Eu e o meu amigo acariciamos os cabelos de Lucas, seus ombros e seu peito com uma surpreendente morosidade, como se quiséssemos ter a certeza de que aquilo que estávamos tocando era real. E depois fomos descendo, também sem a mínima pressa, pela barriga, passeando pelas pernas, nos colocando, enfim, novamente de joelhos, trocando um sorriso inebriante e sarcástico antes de atacarmos aquele cacete pulsante diante de nós dois.
Brigamos.
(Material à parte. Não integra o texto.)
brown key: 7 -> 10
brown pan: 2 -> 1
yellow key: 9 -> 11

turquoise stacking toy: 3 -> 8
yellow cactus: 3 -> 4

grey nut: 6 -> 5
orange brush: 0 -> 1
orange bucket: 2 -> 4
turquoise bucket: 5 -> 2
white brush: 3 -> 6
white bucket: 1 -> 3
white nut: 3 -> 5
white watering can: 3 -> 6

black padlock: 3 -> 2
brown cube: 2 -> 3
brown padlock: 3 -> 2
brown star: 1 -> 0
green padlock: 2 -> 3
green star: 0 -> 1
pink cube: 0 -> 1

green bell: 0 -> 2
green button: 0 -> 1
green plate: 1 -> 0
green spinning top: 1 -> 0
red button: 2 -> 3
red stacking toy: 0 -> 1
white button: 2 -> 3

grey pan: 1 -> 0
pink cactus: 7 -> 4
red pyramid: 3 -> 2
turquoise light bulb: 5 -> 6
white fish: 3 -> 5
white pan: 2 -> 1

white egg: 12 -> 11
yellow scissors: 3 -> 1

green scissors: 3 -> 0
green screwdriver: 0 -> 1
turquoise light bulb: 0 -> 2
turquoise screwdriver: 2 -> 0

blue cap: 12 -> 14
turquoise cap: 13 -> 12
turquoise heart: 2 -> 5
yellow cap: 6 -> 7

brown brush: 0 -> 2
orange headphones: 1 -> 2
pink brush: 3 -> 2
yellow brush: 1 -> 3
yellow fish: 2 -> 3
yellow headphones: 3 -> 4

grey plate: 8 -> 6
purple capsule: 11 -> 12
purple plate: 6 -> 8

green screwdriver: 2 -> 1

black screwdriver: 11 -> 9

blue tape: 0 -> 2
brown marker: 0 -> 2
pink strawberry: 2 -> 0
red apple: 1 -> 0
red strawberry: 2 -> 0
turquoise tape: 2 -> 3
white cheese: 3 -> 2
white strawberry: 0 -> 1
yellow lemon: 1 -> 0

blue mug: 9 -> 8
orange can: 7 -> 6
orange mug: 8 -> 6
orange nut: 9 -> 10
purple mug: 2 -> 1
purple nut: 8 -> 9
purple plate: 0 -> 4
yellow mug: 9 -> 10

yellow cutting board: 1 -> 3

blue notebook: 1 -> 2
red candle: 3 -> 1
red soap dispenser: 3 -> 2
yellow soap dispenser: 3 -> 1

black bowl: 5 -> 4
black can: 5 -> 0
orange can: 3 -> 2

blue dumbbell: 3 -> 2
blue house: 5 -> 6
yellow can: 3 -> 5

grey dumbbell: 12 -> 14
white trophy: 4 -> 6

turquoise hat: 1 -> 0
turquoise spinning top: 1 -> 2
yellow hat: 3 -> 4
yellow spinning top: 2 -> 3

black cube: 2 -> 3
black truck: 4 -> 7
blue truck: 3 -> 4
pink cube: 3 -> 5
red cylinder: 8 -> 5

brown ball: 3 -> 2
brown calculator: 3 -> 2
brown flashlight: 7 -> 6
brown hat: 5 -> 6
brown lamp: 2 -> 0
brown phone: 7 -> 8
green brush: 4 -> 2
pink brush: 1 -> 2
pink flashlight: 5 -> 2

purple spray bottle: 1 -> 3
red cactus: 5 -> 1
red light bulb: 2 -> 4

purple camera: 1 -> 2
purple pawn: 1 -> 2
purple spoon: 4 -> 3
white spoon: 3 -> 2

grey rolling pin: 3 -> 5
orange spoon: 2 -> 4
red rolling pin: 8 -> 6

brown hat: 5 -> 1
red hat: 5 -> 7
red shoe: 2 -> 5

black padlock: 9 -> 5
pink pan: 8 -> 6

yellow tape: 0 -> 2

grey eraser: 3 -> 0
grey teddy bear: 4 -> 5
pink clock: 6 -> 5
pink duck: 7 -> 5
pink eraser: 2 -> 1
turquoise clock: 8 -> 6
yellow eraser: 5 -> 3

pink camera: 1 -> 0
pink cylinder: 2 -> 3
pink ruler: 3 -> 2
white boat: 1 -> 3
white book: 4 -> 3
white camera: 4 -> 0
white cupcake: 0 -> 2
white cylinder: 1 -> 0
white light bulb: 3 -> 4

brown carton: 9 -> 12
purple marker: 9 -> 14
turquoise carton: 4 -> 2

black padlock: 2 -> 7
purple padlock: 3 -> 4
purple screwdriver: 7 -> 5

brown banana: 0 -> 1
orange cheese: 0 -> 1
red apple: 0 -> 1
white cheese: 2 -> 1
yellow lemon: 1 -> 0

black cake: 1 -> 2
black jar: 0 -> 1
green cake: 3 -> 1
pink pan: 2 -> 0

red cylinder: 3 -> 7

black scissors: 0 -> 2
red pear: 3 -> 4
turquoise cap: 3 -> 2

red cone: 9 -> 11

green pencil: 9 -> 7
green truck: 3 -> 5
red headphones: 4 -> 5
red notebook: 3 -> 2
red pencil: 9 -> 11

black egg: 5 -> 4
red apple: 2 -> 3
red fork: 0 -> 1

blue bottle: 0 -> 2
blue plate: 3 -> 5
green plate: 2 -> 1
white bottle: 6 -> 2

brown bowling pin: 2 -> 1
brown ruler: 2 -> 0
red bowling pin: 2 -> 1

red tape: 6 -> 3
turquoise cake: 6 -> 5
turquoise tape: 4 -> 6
Sim. Brigamos pelo pau do menino, de novo e de novo, indo e vindo no seu caralho, no seu saco, na sua virilha até decidirmos levá-lo para o quarto e jogá-lo sobre a cama com certa violência, tirando nossas roupas no segundo seguinte, pouco nos importando com a gritante diferença entre nossos corpos: dois coroas fortinhos, com “uma barriguinha que não lhes pertenciam”, como diz o velho ditado, contrastando com a perfeição juvenil de Lucas. Por sinal, o garoto se mostrou um tanto perplexo, mas não lhe demos muito tempo para pensar — ou desistir —, pois pulamos sobre o colchão e voltamos a atacar o seu caralho, a sua virilidade decerto desejada por tudo e por todos em sã consciência, e que se manteve dura como uma rocha. Ainda bem.